[[ Record set open ]]

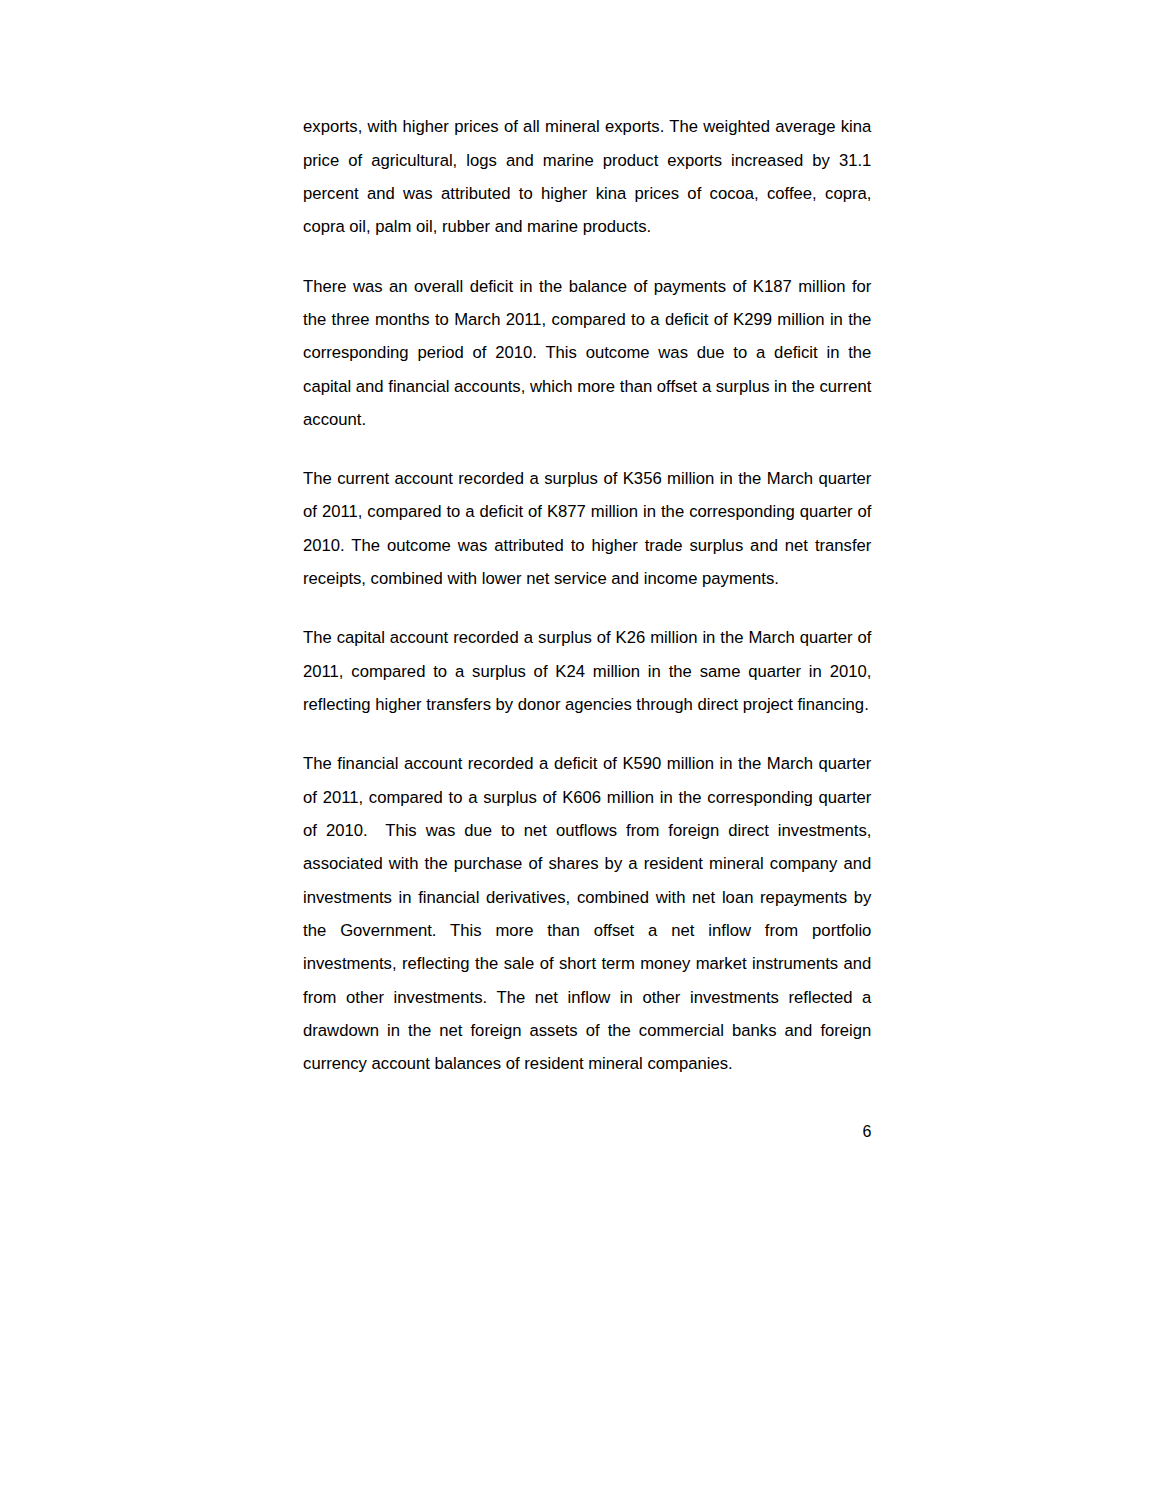exports, with higher prices of all mineral exports. The weighted average kina price of agricultural, logs and marine product exports increased by 31.1 percent and was attributed to higher kina prices of cocoa, coffee, copra, copra oil, palm oil, rubber and marine products.
There was an overall deficit in the balance of payments of K187 million for the three months to March 2011, compared to a deficit of K299 million in the corresponding period of 2010. This outcome was due to a deficit in the capital and financial accounts, which more than offset a surplus in the current account.
The current account recorded a surplus of K356 million in the March quarter of 2011, compared to a deficit of K877 million in the corresponding quarter of 2010. The outcome was attributed to higher trade surplus and net transfer receipts, combined with lower net service and income payments.
The capital account recorded a surplus of K26 million in the March quarter of 2011, compared to a surplus of K24 million in the same quarter in 2010, reflecting higher transfers by donor agencies through direct project financing.
The financial account recorded a deficit of K590 million in the March quarter of 2011, compared to a surplus of K606 million in the corresponding quarter of 2010. This was due to net outflows from foreign direct investments, associated with the purchase of shares by a resident mineral company and investments in financial derivatives, combined with net loan repayments by the Government. This more than offset a net inflow from portfolio investments, reflecting the sale of short term money market instruments and from other investments. The net inflow in other investments reflected a drawdown in the net foreign assets of the commercial banks and foreign currency account balances of resident mineral companies.
6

[[ Record set closed ]]

## Task
Show every line from the entries that includes the word "financial".

## Solution for this problem
There was an overall deficit in the balance of payments of K187 million for the three months to March 2011, compared to a deficit of K299 million in the corresponding period of 2010. This outcome was due to a deficit in the capital and financial accounts, which more than offset a surplus in the current account.
The financial account recorded a deficit of K590 million in the March quarter of 2011, compared to a surplus of K606 million in the corresponding quarter of 2010. This was due to net outflows from foreign direct investments, associated with the purchase of shares by a resident mineral company and investments in financial derivatives, combined with net loan repayments by the Government. This more than offset a net inflow from portfolio investments, reflecting the sale of short term money market instruments and from other investments. The net inflow in other investments reflected a drawdown in the net foreign assets of the commercial banks and foreign currency account balances of resident mineral companies.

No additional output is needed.